Pathogenic flora isolated from CS wounds differed from the pathogenic flora isolated from gynecologic surgical wounds—an observation not easily explained in light of identical operating conditions, sanitary protocols and prophylaxis, and shared medical staff. The different rates of staphylococcal-related SSI—30.3% in CS patients versus 6.3% in gynecologic operation patients—were most striking. This significant difference might be explained by pregnancy-related factors altering the skin microenvironment, rendering it favorable to certain bacteria.^16,17 Previous studies have shown that S. aureus vaginal colonization and infections increase during pregnancy and postpartum as well as in neonates. ¹⁸ Another explanation might be related to the efficacy of prophylactic antibiotics. The hospital's institutional prophylactic protocol was universal during the study period and included a single IV dose of 1 g of a first-generation cephalosporin, given 30 minutes prior to skin incision.
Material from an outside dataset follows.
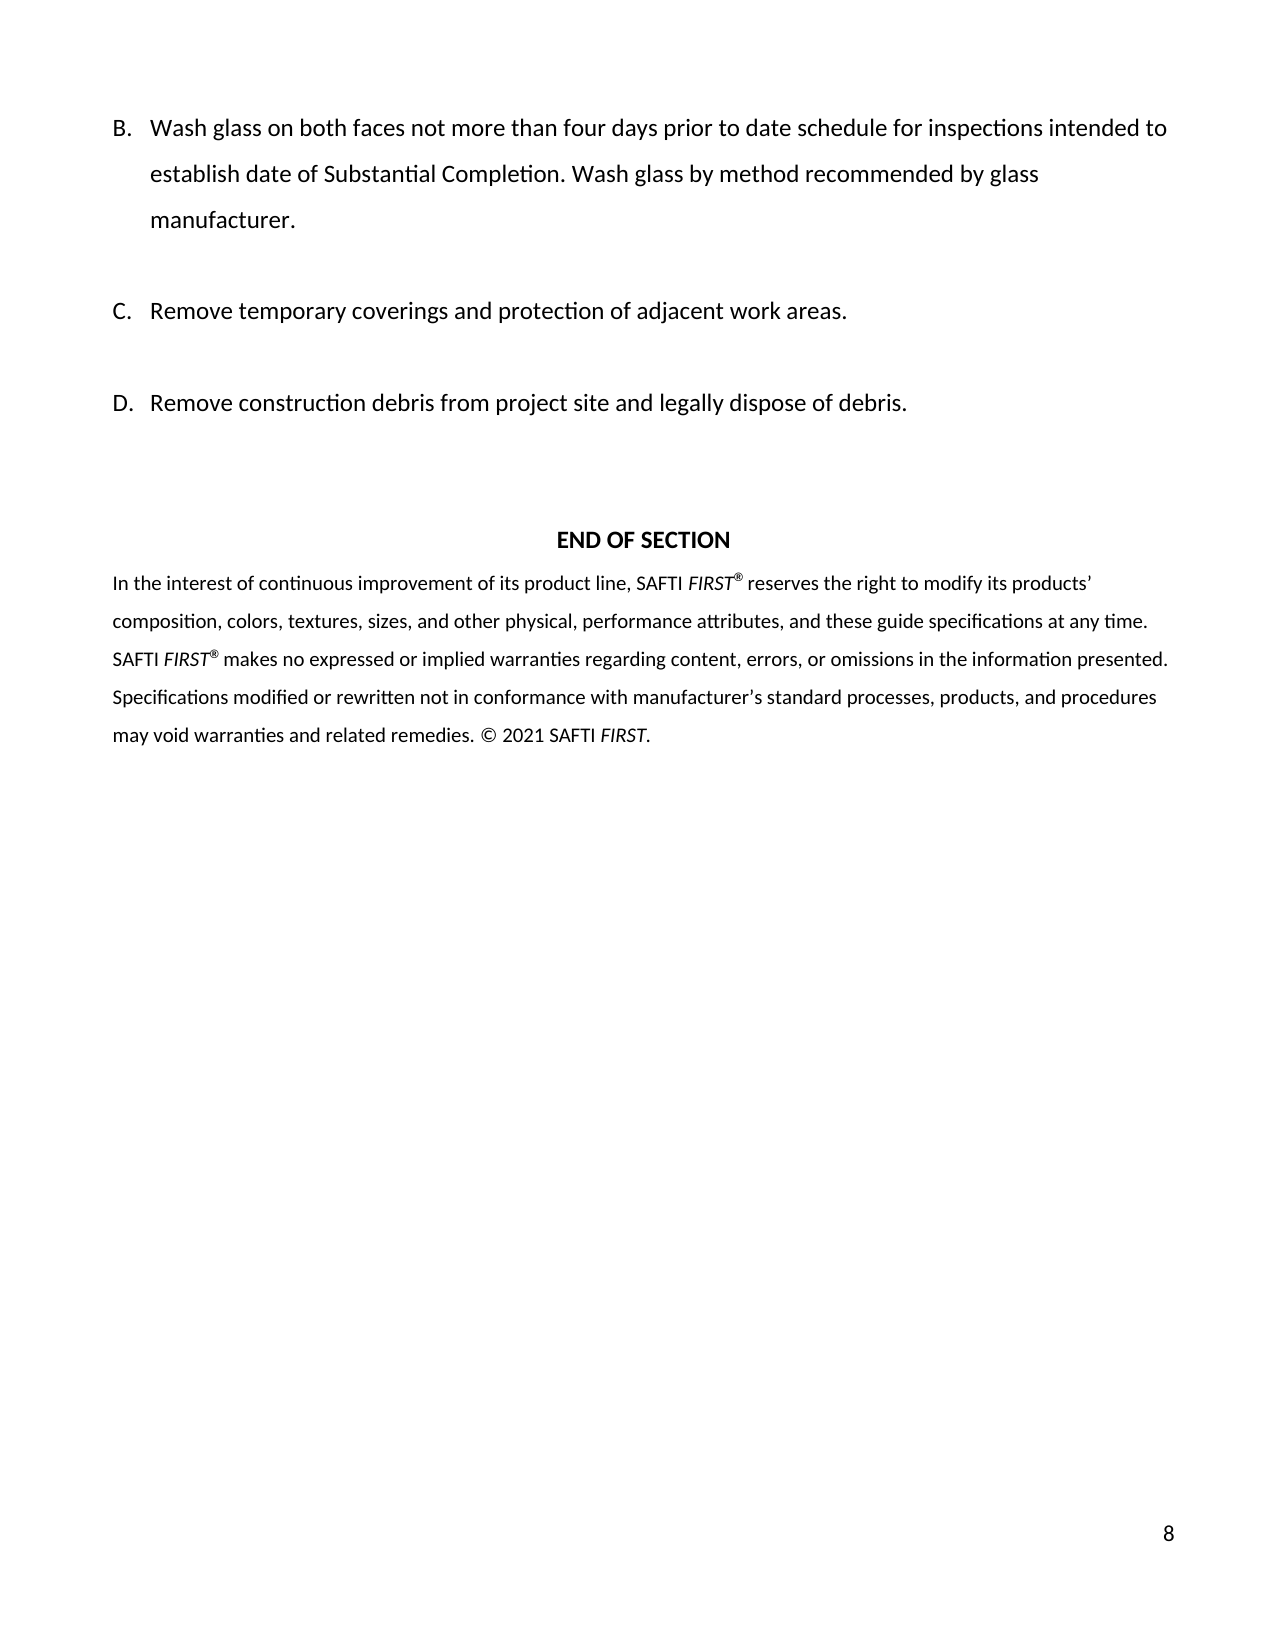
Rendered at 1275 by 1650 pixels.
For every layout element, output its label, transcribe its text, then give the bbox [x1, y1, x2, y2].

Such a protocol most likely provides therapeutic blood and tissue drug levels (that are higher than the bacterial minimal inhibitory concentration [MIC]) during the operation in an average, nonobese nonpregnant patient. However researchers in 2015 questioned if a 1-g dose sufficed in pregnant women. ¹⁹

Enterobacteriaceae were the most frequently detected pathogens isolated from SSIs in all patients in the current study. Anatomical considerations and hygiene-related factors in both patient groups could contribute to a greater abundance of these bacteria in superficial and deep tissues within the surgical field or to their frequent migration to this area postoperatively. The high rates of fecal/vaginal flora (i.e., enterobacteriaceae and enterococci) require preventive approaches that may include changing preoperative skin antisepsis, tailored prophylactic regimens, rigorous vaginal decontamination, and improved wound care protocols. ⁹

The adequacy of empirical antibiotic treatment is critical to the outcome of SSIs. The rate of pathogen susceptibility to empirical antibiotic treatment in the current study was 55.3% (n = 67), with patients following gynecologic operations having significantly higher rates of resistant pathogens. This could be attributed to population-related factors, such as comorbidities, and procedural factors, such as vaginal flora spillage. The 2 common empirical agents given in the current authors' hospital were a first-generation cephalosporin and amoxicillin–clavulanic acid; the latter showed superior coverage, particularly for gram-negative bacteria. In search for a better institutional empirical protocol, the potential efficacy of a first-generation cephalosporin combined with gentamicin was analyzed as an alternative regimen. Such a protocol would have provided significantly higher susceptibility rates following both CS and gynecologic operations due to superior coverage of enterobacteriaceae and P. aeruginosa. ²⁰

For post-CS patients, amoxicillin–clavulanic acid would also provide significantly better coverage than a first-generation cephalosporin, while maintaining the benefit of parenteral and enteral formulations as well as breastfeeding compatibility. ²⁰

The current study had several limitations. First, as a retrospective single-center study, it might not represent the case-mixes and flora of other institutions and regions, thus, limiting generalizability of the current study's results. Second, due to local laboratory practices, anaerobic bacteria, that—according to published data contribute to obstetric and gynecologic SSIs—are not routinely cultured from swabs. This, in turn, might lead to underestimation of the efficacy of amoxicillin–clavulanic acid. Finally, interventions—such as surgical debridement and topical antibiotics—that can change the characteristics of SSIs were not accounted for in the analyses.

Conclusions

The current study emphasizes that, due to the variance in pathogens causing SSI post-CS and post-gynecologic operations, the current uniform empirical antibiotic treatment is unsatisfactory. Future studies are needed to assess local microbiologic characteristics of SSIs and dictate the appropriate empirical treatment accordingly.